Return the lines of the records below word for word, starting at the first line and ending with the line that contains "Is there any", including that line.

(Chart analysis data)
++++++++++++++++++++

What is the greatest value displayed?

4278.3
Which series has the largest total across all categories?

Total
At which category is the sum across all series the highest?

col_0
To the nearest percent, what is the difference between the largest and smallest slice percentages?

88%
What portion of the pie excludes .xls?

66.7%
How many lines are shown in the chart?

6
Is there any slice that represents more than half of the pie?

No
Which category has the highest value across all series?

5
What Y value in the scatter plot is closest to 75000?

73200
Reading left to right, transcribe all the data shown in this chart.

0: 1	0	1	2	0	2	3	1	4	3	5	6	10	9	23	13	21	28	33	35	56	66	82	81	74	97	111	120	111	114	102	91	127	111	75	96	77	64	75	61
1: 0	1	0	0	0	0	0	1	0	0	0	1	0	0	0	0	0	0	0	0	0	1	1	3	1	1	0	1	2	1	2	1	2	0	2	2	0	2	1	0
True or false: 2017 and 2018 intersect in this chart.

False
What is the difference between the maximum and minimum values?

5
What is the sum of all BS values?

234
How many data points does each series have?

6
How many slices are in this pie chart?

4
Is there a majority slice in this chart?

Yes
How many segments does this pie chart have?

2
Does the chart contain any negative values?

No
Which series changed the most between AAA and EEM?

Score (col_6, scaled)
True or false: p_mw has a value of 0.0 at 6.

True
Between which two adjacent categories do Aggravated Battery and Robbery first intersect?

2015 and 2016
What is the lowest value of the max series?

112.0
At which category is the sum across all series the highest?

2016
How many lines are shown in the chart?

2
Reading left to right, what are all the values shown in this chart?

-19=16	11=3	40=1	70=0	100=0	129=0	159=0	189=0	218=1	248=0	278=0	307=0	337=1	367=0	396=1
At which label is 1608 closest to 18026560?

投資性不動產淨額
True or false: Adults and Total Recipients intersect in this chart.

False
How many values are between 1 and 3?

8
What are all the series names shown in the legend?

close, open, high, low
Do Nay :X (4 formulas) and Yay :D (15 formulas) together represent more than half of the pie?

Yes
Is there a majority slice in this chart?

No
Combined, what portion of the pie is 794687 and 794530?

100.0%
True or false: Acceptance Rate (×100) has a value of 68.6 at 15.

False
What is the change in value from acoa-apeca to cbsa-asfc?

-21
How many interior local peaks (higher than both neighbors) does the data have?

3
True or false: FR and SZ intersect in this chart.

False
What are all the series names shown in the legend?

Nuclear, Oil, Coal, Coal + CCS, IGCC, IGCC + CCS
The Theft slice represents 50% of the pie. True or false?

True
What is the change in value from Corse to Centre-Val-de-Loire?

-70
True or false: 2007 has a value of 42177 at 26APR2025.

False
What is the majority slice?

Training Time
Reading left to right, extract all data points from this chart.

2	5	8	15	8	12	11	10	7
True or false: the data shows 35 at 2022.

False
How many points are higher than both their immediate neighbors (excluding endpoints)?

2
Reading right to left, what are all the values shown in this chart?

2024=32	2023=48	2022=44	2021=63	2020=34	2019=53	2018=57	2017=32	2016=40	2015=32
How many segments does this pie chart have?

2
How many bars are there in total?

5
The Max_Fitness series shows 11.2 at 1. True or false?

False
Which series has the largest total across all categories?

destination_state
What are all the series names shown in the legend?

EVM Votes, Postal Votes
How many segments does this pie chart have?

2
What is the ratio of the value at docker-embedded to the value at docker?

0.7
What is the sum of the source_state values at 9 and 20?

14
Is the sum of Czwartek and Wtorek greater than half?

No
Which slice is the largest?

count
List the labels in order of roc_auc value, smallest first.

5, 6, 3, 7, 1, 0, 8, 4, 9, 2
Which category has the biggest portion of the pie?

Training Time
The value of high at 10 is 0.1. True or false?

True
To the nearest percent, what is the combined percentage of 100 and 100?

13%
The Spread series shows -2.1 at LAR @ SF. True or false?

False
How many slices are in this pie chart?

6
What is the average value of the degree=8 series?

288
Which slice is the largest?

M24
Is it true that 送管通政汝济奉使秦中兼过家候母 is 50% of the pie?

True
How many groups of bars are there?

++++++++++++++++++++

→ Solution for this problem:
What is the greatest value displayed?

4278.3
Which series has the largest total across all categories?

Total
At which category is the sum across all series the highest?

col_0
To the nearest percent, what is the difference between the largest and smallest slice percentages?

88%
What portion of the pie excludes .xls?

66.7%
How many lines are shown in the chart?

6
Is there any slice that represents more than half of the pie?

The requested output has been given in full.